The four suspects that underwent interrogation were Mike Adoko, the ruling party NRM spokesperson for Lira district; Patrick Omara, the opposition FDC spokesperson for Oyam district; opposition UPC's Issa Otto, who is the former area Member of Parliament (MP) for Oyam; and Charles Amiru, who is also a former MP for Erute North in Lira district, all of whom have since been charged with staging an illegal assembly.

Opio says that as soon as he had entered the interrogation room at Lira police, Tumure grabbed his camera and held it for two hours.

Opio told HRNJ-Uganda that "[w]ith the assistance of two other police men, Tumure roughed me up and slapped me before taking away my camera. I had not taken any photos there. He detained me for two hours. He returned my camera only after the intervention of the UPDF army's 4th division spokesperson, Ceaser Olweny. At the time, the camera had been formatted, thereby deleting all my materials."

However, Tumure did not inform Opio about the deletion of his material from the camera.

Efforts by Opio to open up a case file against Tumure at the Lira Central Police Station were frustrated when all the police officers including the OC CID Tugume Godwin, Owuni (Police no: 26351) and Mapuwe (no: 25129), along with other plain clothed policemen, turned him away.

"They said they could not institute a case against their very superior. Tugume told me that he had consulted with the Resident State Attorney who sealed the matter when he advised that there was no case to be brought against Tumure since he had committed no crime," said Opio.

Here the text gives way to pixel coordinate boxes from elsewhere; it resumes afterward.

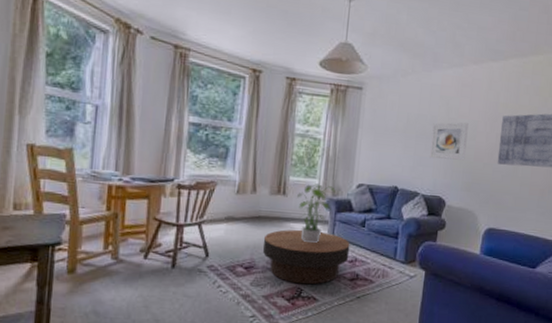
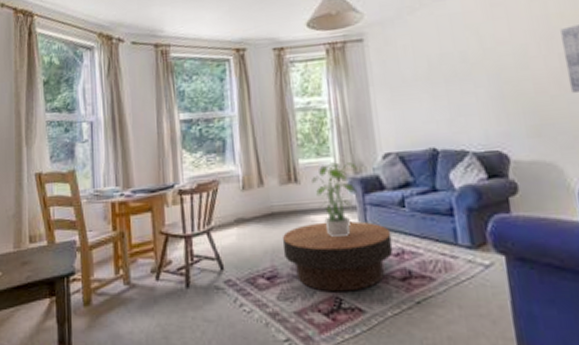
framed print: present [430,122,469,161] -> none [464,49,521,105]

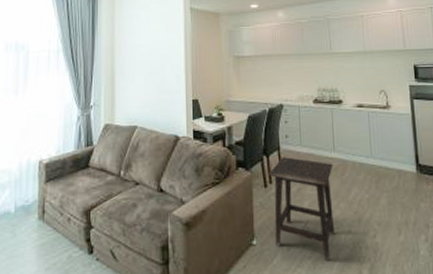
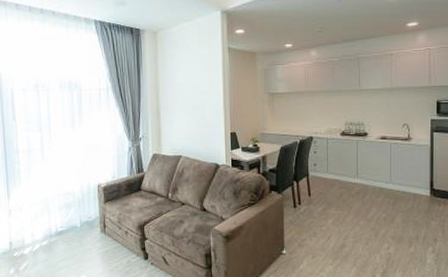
side table: present [269,157,334,262] -> none [298,182,356,267]

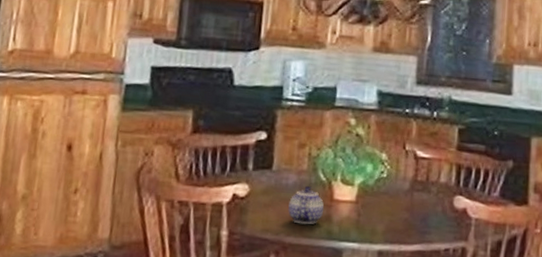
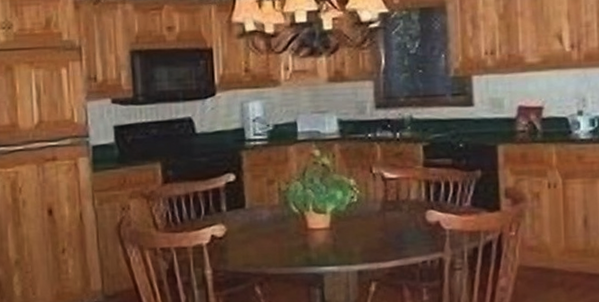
teapot: present [288,185,324,225] -> none [266,218,301,255]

Tumure, who declined to comment about the deletion of the materials from Opio's camera, told HRNJ-Uganda that he was not aware that Opio had any concerns. "I am not aware that the journalist was aggrieved at all."

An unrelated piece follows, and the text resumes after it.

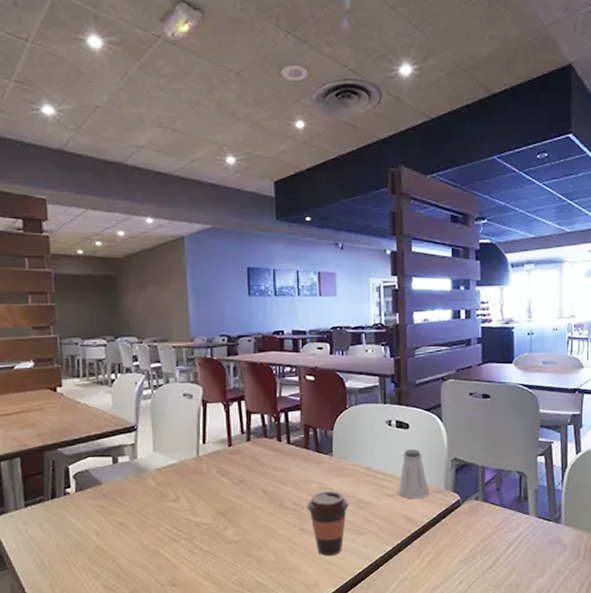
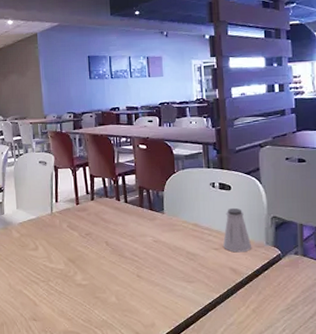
coffee cup: present [307,491,350,557] -> none [143,244,180,301]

The Lira CPS officer in charge of Training and Administration, Fisto Sikaku, told HRNJ-Uganda that Opio was free to report his case to any other nearby police station or to the Police's Professional Standards Unit (PSU) in Kampala.

He said he did not know on which grounds they denied Opio his right to file a case. Opio feels aggrieved because he was assaulted, intimidated and harassed.

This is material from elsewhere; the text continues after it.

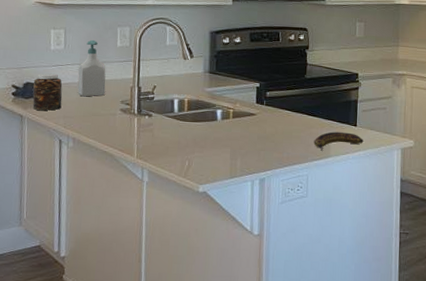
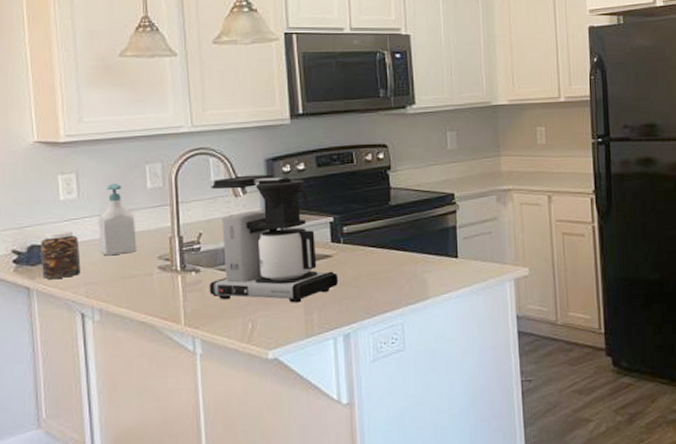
coffee maker: none [158,43,260,149] -> present [209,174,339,303]
banana: present [313,131,363,151] -> none [407,266,468,292]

"It is very unfortunate that the police - who are supposed to uphold law and order - blatantly abuse people's fundamental rights including the freedom of the press and the right of access to information, which serve as the eyes and ears of the public. Otherwise, this is a serious case of abuse of office, which HRNJ-Uganda has resolved to pursue to the very end," warned the HRNJ-Uganda Program Coordinator, Geoffrey Wokulira Ssebaggala.

He added that it seems that there was collusion among the officers to frustrate the journalist's efforts in seeking justice from a law enforcement institution.

HRNJ-Uganda calls on the police in the area to allow the journalist to open up a case against the deputy RPC Tumure within the week.

HRNJ-Uganda therefore calls upon the police force to use internal mechanisms to prevail over its errant officers like Tumure and Tugume.